• Task directions:
Wherever pictures appear in the listing below, leave them out, and copy exactly, and only, everything from the line with "pinky tip: (106, 184)" down to the line with "pinky mcp: (1387, 1443)".

** Opening Records supplied block **

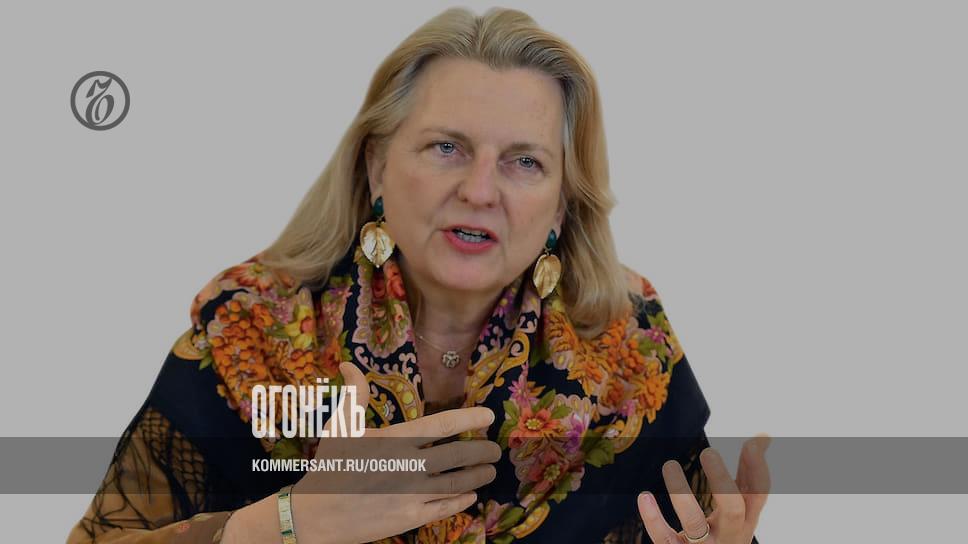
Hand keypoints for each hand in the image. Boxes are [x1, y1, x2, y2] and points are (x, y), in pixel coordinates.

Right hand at [290, 362, 500, 543]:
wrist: (316, 515)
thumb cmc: (330, 466)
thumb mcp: (341, 427)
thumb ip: (354, 395)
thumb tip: (349, 364)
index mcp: (394, 440)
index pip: (442, 425)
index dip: (469, 418)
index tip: (489, 416)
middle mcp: (408, 465)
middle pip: (458, 455)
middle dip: (483, 451)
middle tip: (495, 449)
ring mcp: (411, 493)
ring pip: (457, 482)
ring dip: (478, 475)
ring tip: (489, 470)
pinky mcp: (410, 517)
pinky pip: (445, 507)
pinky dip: (462, 500)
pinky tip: (470, 495)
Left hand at [636, 435, 771, 543]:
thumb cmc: (726, 532)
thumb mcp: (740, 507)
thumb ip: (747, 473)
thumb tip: (765, 435)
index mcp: (745, 519)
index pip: (758, 494)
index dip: (758, 469)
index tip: (752, 442)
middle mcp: (729, 534)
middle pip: (732, 510)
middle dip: (723, 481)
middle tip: (708, 452)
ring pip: (695, 524)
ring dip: (681, 494)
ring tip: (669, 465)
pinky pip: (665, 539)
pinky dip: (653, 519)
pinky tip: (644, 496)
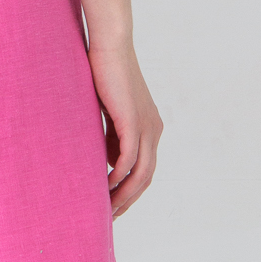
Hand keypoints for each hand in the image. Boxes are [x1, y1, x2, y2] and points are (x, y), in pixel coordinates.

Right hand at [89, 45, 162, 218]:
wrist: (111, 45)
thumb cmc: (105, 74)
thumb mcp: (110, 112)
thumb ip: (111, 135)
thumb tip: (106, 161)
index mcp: (151, 128)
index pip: (145, 170)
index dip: (131, 191)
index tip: (113, 205)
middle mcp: (154, 130)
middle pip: (146, 177)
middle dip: (129, 199)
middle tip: (110, 216)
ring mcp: (147, 125)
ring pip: (141, 172)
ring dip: (124, 193)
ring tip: (106, 207)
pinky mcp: (133, 119)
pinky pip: (130, 156)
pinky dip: (119, 174)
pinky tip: (106, 184)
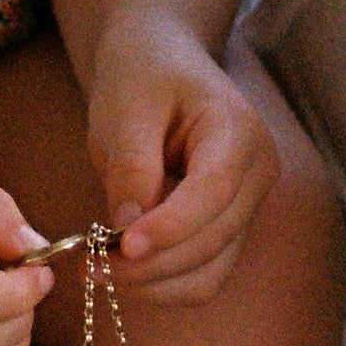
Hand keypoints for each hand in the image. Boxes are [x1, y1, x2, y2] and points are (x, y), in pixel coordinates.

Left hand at [86, 23, 280, 302]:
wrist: (157, 62)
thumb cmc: (141, 75)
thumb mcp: (126, 107)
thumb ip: (131, 167)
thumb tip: (126, 231)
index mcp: (238, 128)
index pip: (213, 191)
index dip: (170, 227)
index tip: (121, 247)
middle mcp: (256, 172)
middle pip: (212, 239)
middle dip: (151, 263)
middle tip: (90, 266)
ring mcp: (247, 205)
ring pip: (209, 271)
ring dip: (154, 282)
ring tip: (97, 268)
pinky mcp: (227, 229)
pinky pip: (201, 275)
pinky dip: (161, 282)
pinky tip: (120, 267)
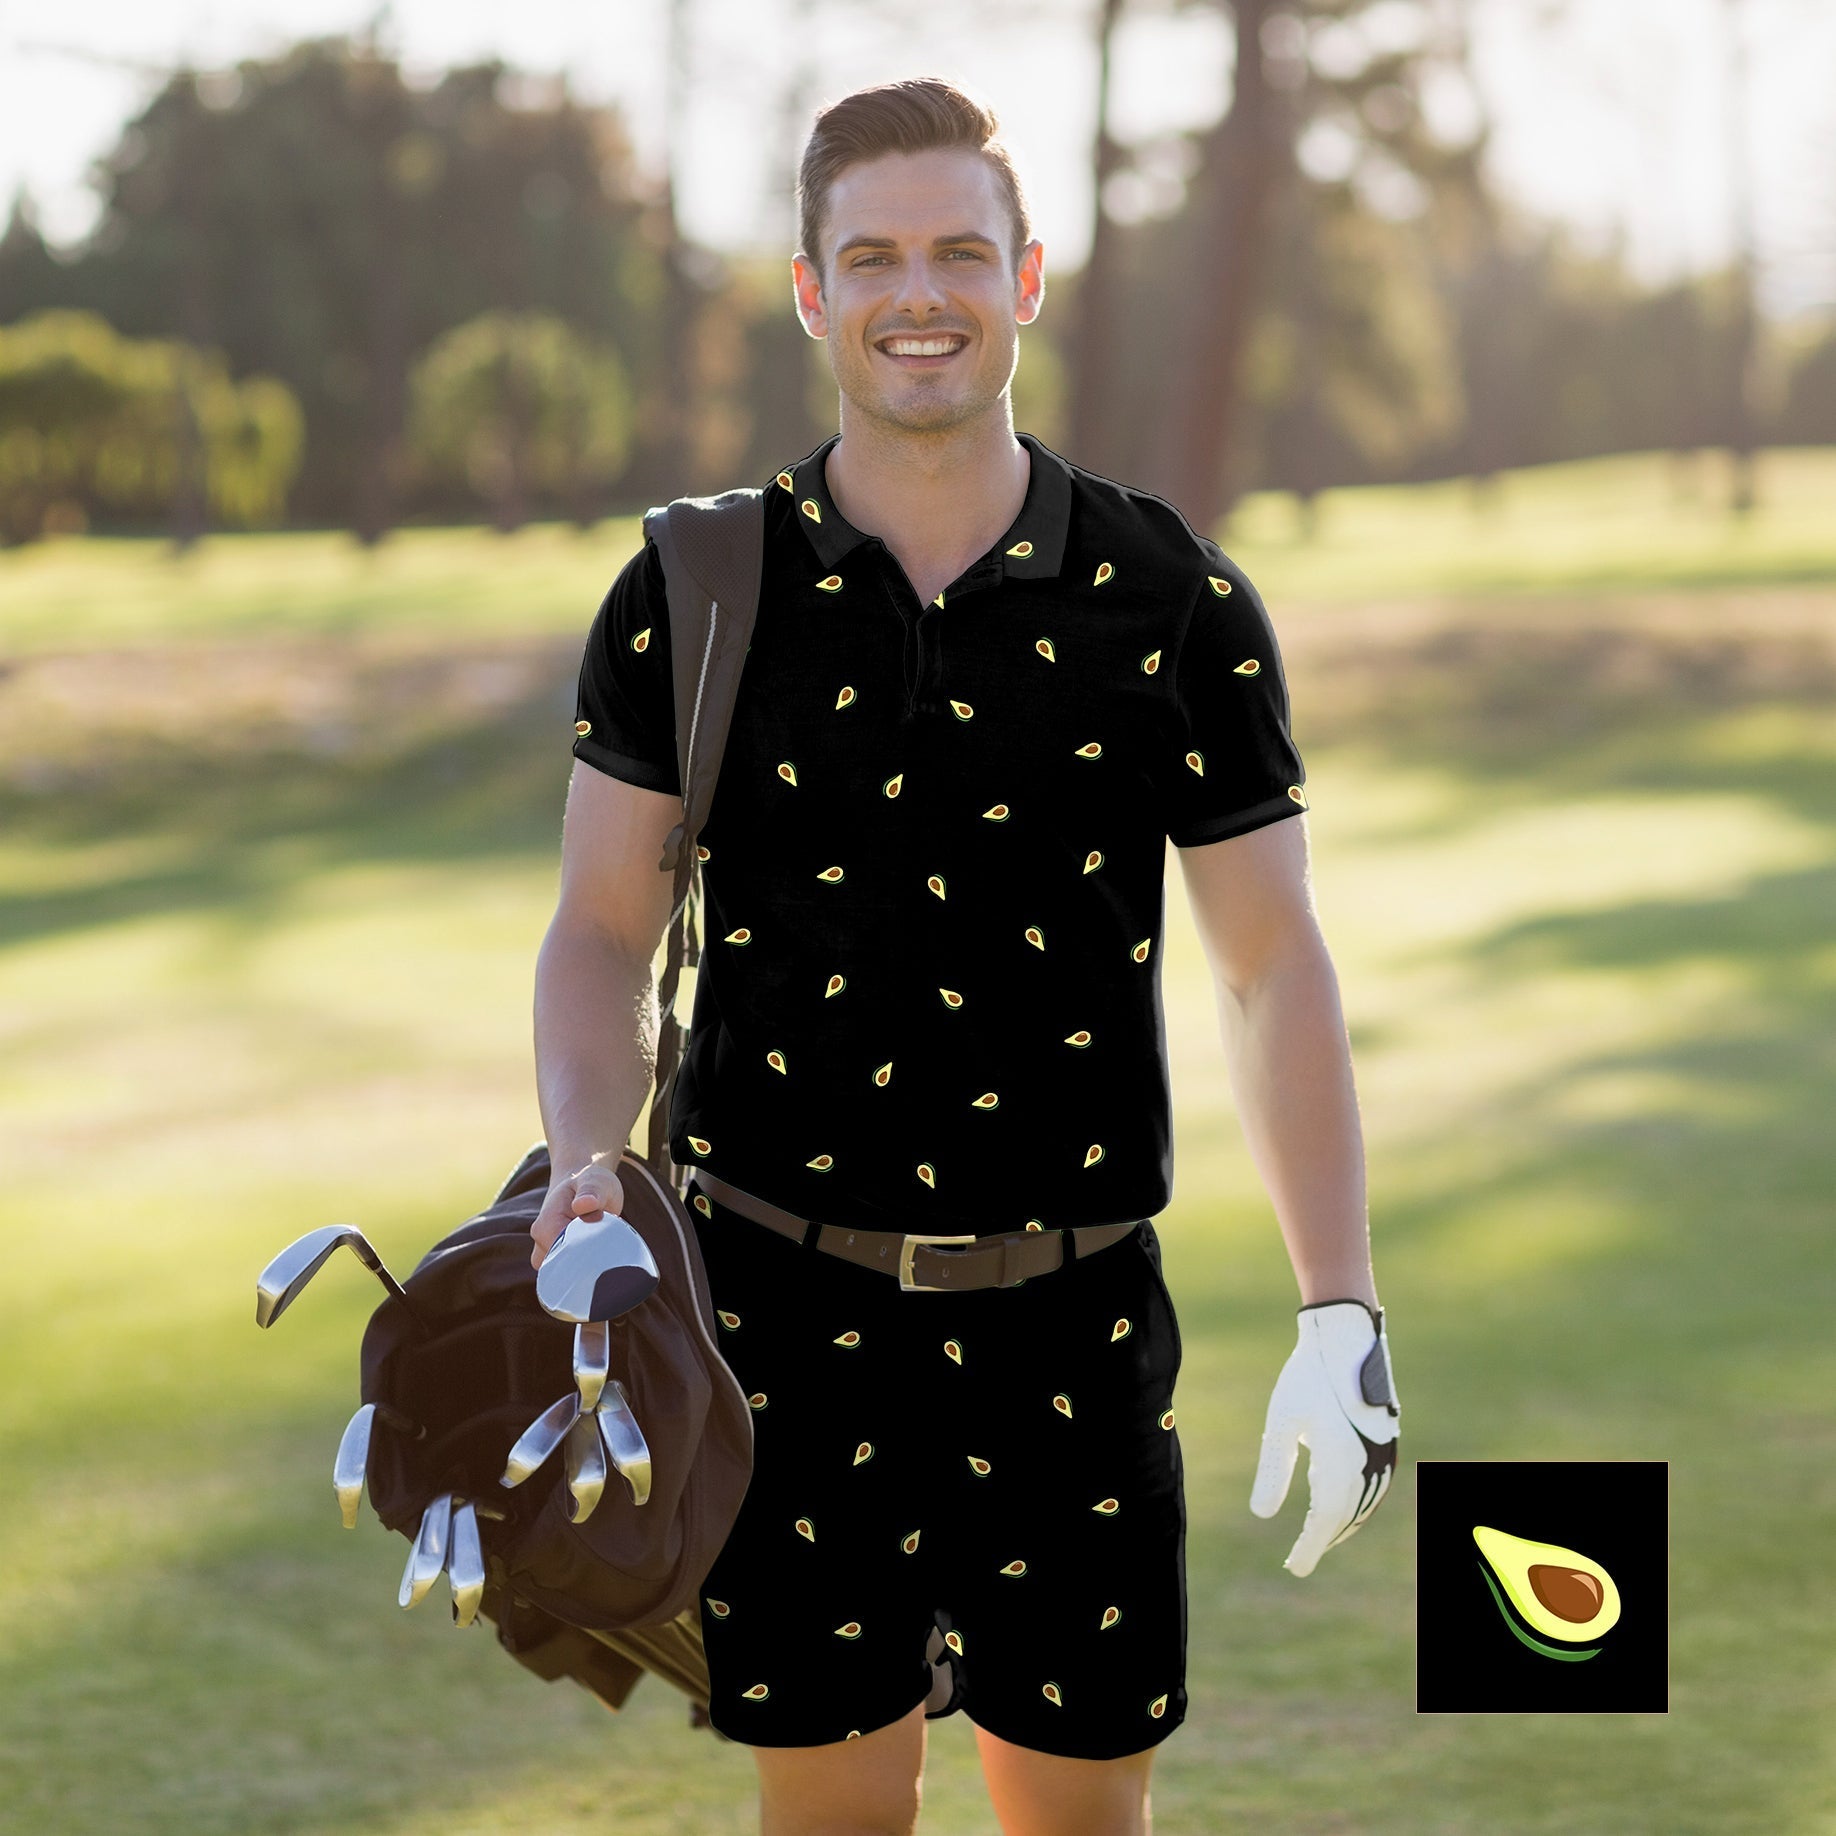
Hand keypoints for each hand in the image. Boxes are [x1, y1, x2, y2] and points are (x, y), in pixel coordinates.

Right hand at [530, 1155, 626, 1271]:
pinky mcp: (558, 1258)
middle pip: (563, 1270)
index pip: (562, 1256)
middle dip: (586, 1264)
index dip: (585, 1256)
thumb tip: (583, 1204)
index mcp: (546, 1224)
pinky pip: (570, 1273)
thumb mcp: (596, 1181)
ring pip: (565, 1275)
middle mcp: (542, 1242)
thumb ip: (591, 1191)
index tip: (604, 1248)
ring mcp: (547, 1252)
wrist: (581, 1183)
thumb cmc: (589, 1181)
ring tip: (603, 1248)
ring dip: (585, 1267)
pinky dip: (585, 1268)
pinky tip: (599, 1255)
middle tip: (607, 1248)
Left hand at [1249, 1299, 1399, 1576]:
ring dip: (1341, 1524)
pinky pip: (1374, 1487)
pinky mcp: (1387, 1443)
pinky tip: (1338, 1503)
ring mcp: (1383, 1455)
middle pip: (1346, 1517)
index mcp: (1342, 1463)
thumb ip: (1273, 1469)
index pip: (1326, 1521)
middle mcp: (1369, 1465)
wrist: (1345, 1338)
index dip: (1311, 1547)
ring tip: (1318, 1537)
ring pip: (1364, 1505)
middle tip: (1300, 1559)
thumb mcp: (1281, 1422)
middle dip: (1323, 1539)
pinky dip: (1356, 1504)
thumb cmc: (1307, 1377)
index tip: (1295, 1568)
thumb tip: (1261, 1515)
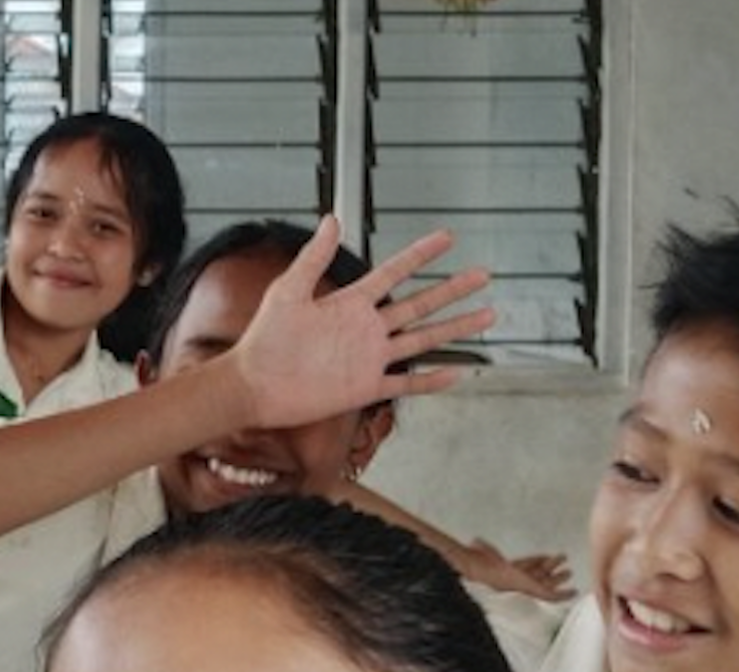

** Closing Records supplied block **

• Final answer:
pinky tip: (106, 184)
Hand keypoints for each hand in the image. Boxes are [x1, y1, x2, y2] and points are (x, y), in pixel coordinates.

Left hand at [86, 23, 280, 302]:
wrist: (157, 62)
thumb cmc: (141, 75)
thumb mcp: (126, 107)
thumb ip: (131, 167)
thumb tip: (126, 231)
index mcp: (238, 128)
index pip: (213, 191)
index dip: (170, 227)
index tip: (121, 247)
middle mcp: (256, 172)
middle pip: (212, 239)
middle dip: (151, 263)
middle tip: (90, 266)
ring mcp: (247, 205)
ring pip: (209, 271)
ring dip: (154, 282)
ring tip: (97, 268)
pinky mcp: (227, 229)
pinky pip: (201, 275)
pinky dip: (161, 282)
pinky tip: (120, 267)
Hand keypoints for each hand in the image. Boxes are [x1, y1, x2, y2] and points are (x, y), in pixel coordinates.

Right hand at [530, 1155, 626, 1271]:
pinky mcp: (558, 1258)
middle pip: (563, 1270)
index pip: (562, 1256)
middle dip: (586, 1264)
index dip: (585, 1256)
thumb tip: (583, 1204)
index mcp: (546, 1224)
pinky pip: (570, 1273)
thumb mcp: (596, 1181)
ring pip: (565, 1275)
middle mcp: (542, 1242)
thumb ip: (591, 1191)
index tip: (604, 1248)
ring mcp: (547, 1252)
wrist: (581, 1183)
thumb cmc: (589, 1181)
ring tip: (603, 1248)
ring dip: (585, 1267)
pinky dip: (585, 1268)
pinky tip: (599, 1255)
middle tip: (607, 1248)
Left hand at [1249, 1299, 1399, 1576]:
ring dip: (1341, 1524)
pinky pip: (1374, 1487)
pinky mcp: (1387, 1443)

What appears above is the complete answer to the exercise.